→ OPDRACHT 1
Noem alle bezigheden waarmee de schrijver volgens het reisverslag hieronder de rest van de dag heeft doorgebracht.

####

Dit bleek het leukste deel van de reis, want in Bucharest nam ik een bus de verkeerde kant op. Taxichauffeurs slepen je nog net niet hun auto in om je voor "net zo duur als de bus" -omgerekend 10 euro, een buskaartje kost 20 cent- naar het centrum te brengen. Ik snauw de laatste chauffeur van me af en stap betweterig de bus in. Nadat ik tot het (logische) besef kwam dat de bus, ondanks dat er "Piata Romania" op de bus stond, ging hij dus niet naar Piata Romania, want dat was de andere kant op. Toen ik de buschauffeur vroeg of de bus gewoon terugging in dezelfde richting antwoordde hij "No. You stay in car.". Yes Boss. Na nog een halfuurtje rondgewandeld te hebben op Piata Romania, vond ik mijn bestemming. Het is hier 30 graden en heb de hele resterende dag op een bankje gezeten in een park, koffie gedronken en pasta gegeten. Over deze reis kom ik wel weer heen.

woensdag 25 mei 2011

I say good day!

####

→ OPDRACHT 2
Neem alsjeblieft de regels van de records hieronder letterlijk over, vanaf het begin van de records tot en met de regel met "1996 | JUL 1994".

####

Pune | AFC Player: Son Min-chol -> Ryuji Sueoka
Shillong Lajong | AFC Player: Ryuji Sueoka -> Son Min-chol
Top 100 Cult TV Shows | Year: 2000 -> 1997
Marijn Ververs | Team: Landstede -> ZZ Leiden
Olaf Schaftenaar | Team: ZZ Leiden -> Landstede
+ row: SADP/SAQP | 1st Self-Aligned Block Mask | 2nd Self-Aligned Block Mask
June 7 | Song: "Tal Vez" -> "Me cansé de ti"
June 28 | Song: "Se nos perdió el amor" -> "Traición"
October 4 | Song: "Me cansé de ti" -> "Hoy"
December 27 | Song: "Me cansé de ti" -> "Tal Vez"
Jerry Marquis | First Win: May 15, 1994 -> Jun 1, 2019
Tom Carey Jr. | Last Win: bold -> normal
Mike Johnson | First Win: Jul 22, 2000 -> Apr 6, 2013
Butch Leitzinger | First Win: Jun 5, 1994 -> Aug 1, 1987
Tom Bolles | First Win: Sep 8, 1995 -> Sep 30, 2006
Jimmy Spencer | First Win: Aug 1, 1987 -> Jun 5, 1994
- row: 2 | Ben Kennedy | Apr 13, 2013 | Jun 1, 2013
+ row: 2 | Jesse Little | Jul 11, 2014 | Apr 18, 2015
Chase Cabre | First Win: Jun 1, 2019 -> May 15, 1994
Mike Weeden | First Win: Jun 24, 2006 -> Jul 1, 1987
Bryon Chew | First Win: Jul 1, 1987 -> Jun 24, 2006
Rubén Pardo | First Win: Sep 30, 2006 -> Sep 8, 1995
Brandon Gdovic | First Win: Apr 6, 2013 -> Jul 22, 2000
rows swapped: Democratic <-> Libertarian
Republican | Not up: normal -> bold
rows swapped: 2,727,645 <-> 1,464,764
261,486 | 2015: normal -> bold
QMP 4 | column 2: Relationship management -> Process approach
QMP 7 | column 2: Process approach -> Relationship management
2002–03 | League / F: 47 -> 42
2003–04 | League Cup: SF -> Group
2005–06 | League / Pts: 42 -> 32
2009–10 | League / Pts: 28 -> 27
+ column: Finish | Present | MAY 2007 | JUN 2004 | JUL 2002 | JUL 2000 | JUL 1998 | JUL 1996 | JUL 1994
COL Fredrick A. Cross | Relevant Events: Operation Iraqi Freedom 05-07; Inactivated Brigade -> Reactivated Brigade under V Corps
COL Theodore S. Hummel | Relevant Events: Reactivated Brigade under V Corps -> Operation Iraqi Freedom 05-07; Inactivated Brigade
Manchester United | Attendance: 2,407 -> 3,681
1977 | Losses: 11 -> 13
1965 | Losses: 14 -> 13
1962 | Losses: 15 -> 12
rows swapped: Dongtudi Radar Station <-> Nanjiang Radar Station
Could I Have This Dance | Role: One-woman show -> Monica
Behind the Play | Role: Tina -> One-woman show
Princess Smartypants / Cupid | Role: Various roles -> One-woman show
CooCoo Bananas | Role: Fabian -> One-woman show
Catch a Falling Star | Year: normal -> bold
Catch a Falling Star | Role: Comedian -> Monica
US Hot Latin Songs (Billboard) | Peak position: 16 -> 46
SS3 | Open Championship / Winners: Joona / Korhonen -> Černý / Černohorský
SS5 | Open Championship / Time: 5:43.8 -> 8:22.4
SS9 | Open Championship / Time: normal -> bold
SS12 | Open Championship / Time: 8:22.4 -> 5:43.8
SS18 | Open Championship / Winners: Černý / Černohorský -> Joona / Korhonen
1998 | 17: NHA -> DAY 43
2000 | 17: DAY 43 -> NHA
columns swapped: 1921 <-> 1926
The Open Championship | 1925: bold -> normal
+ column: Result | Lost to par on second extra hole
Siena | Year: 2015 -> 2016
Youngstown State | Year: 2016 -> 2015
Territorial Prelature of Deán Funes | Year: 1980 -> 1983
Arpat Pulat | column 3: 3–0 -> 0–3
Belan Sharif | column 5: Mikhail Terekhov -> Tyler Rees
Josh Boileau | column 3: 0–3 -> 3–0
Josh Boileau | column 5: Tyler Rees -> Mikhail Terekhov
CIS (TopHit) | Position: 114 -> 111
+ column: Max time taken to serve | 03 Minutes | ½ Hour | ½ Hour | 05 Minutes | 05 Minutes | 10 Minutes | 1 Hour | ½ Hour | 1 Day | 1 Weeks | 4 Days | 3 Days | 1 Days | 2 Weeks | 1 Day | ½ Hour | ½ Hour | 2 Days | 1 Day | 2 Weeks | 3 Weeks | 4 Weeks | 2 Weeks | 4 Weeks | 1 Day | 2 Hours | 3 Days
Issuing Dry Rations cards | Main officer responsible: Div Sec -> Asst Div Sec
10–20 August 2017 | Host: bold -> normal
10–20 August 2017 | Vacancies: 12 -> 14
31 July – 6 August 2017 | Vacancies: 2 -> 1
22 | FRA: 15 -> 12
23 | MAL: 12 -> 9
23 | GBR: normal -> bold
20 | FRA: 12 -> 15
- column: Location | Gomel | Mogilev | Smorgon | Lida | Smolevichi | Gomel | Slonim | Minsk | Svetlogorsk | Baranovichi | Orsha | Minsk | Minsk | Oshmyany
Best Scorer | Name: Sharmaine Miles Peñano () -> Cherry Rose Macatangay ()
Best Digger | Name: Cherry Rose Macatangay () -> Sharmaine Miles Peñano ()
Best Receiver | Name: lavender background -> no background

####

→ ANTWOORD OP OPDRACHT 1
- op een bankje in een park gezeten
- koffie gedronken
- pasta gegeten

→ ANTWOORD OP OPDRACHT 2
Pune | AFC Player: Son Min-chol -> Ryuji Sueoka
Shillong Lajong | AFC Player: Ryuji Sueoka -> Son Min-chol
Top 100 Cult TV Shows | Year: 2000 -> 1997
Marijn Ververs | Team: Landstede -> ZZ Leiden
Olaf Schaftenaar | Team: ZZ Leiden -> Landstede
+ row: SADP/SAQP | 1st Self-Aligned Block Mask | 2nd Self-Aligned Block Mask
June 7 | Song: "Tal Vez" -> "Me cansé de ti"
June 28 | Song: "Se nos perdió el amor" -> "Traición"
October 4 | Song: "Me cansé de ti" -> "Hoy"
December 27 | Song: "Me cansé de ti" -> "Tal Vez"
Jerry Marquis | First Win: May 15, 1994 -> Jun 1, 2019
Tom Carey Jr. | Last Win: bold -> normal
Mike Johnson | First Win: Jul 22, 2000 -> Apr 6, 2013
Butch Leitzinger | First Win: Jun 5, 1994 -> Aug 1, 1987
Tom Bolles | First Win: Sep 8, 1995 -> Sep 30, 2006
Jimmy Spencer | First Win: Aug 1, 1987 -> Jun 5, 1994
- row: 2 | Ben Kennedy | Apr 13, 2013 | Jun 1, 2013
+ row: 2 | Jesse Little | Jul 11, 2014 | Apr 18, 2015
Chase Cabre | First Win: Jun 1, 2019 -> May 15, 1994
Mike Weeden | First Win: Jun 24, 2006 -> Jul 1, 1987
Bryon Chew | First Win: Jul 1, 1987 -> Jun 24, 2006
Rubén Pardo | First Win: Sep 30, 2006 -> Sep 8, 1995
Brandon Gdovic | First Win: Apr 6, 2013 -> Jul 22, 2000
rows swapped: Democratic <-> Libertarian
Republican | Not up: normal -> bold
rows swapped: 2,727,645 <-> 1,464,764
261,486 | 2015: normal -> bold
QMP 4 | column 2: Relationship management -> Process approach
QMP 7 | column 2: Process approach -> Relationship management
2002–03 | League / F: 47 -> 42
2003–04 | League Cup: SF -> Group
2005–06 | League / Pts: 42 -> 32
2009–10 | League / Pts: 28 -> 27
+ column: Finish | Present | MAY 2007 | JUN 2004 | JUL 2002 | JUL 2000 | JUL 1998 | JUL 1996 | JUL 1994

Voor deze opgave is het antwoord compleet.